You don't need any of that.



Then why did Facebook lose 10b dollars from losing that tracking data on iOS?


That's a super interesting question. I suspect it is because Facebook dominates the market for advertising-that-tracks. They're just not as good as other players at advertising-that-doesn't-track.

So when they lost inventory (e.g. for retargetting), that is a direct loss of revenue for them. The question is, what did the company with the budget previously spent on those targetted adverts do instead? Did they buy less well targetted adverts elsewhere? Or up spend on offline marketing? The economic question is, how effective was that - more or less effective?

Obviously losing 10b dollars is bad for Facebook. It isn't clear that it is worse overall for ad spend, or economically.

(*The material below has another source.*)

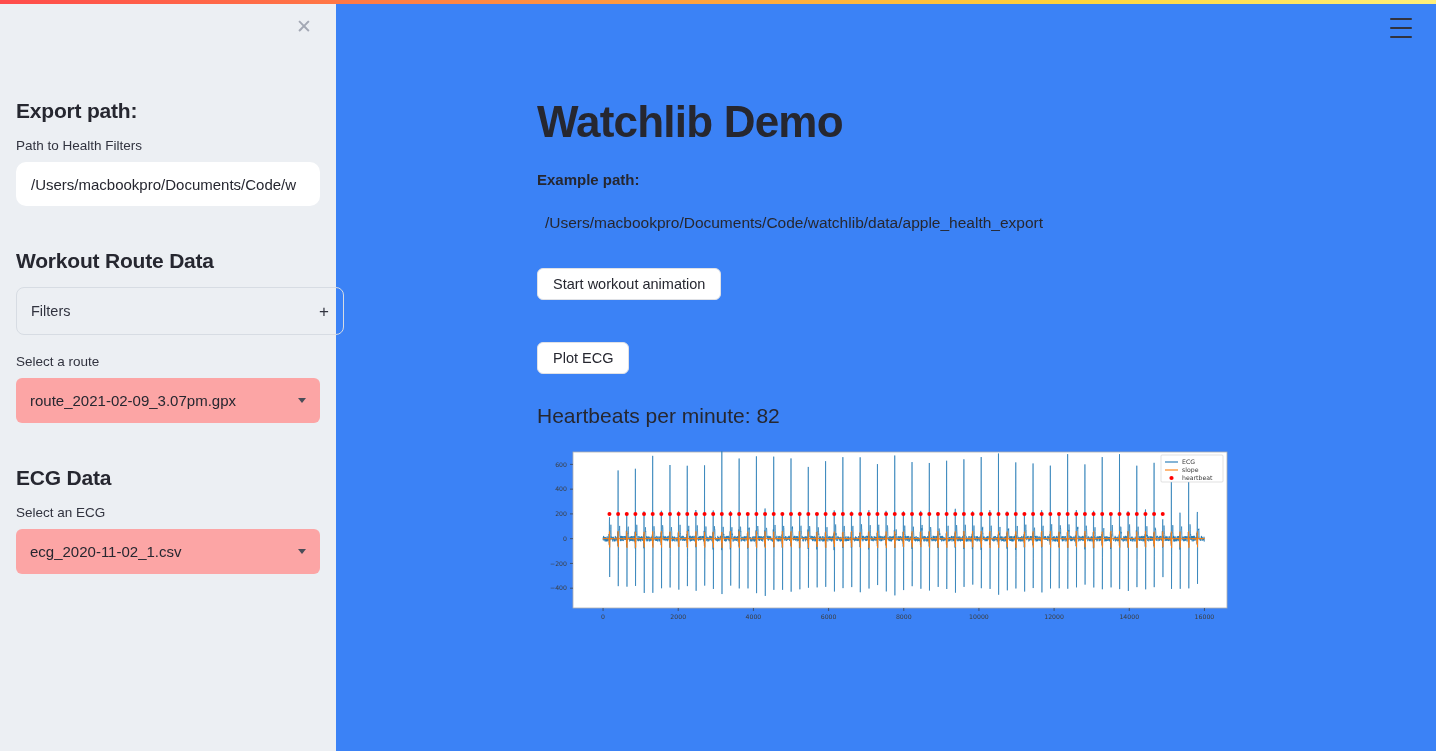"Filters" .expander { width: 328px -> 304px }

Because FB is a company on the edge of collapsing.

They aren't innovative, the market is saturated, new users in developing countries are not worth as much as those from "first world countries".

As the users in first world countries are getting more and more aware of all the privacy issues, how FB fails to keep their platforms clean (either from spam or fake news) and other companies starting to like the taste of being valued as "privacy-friendly", the business model of FB is starting to crumble.

They have long only made (more) money because they found more ways to put together all the bits and pieces and breadcrumbs and build profiles they could sell to advertisers.

That age seems to be over (soon), so they are done, too.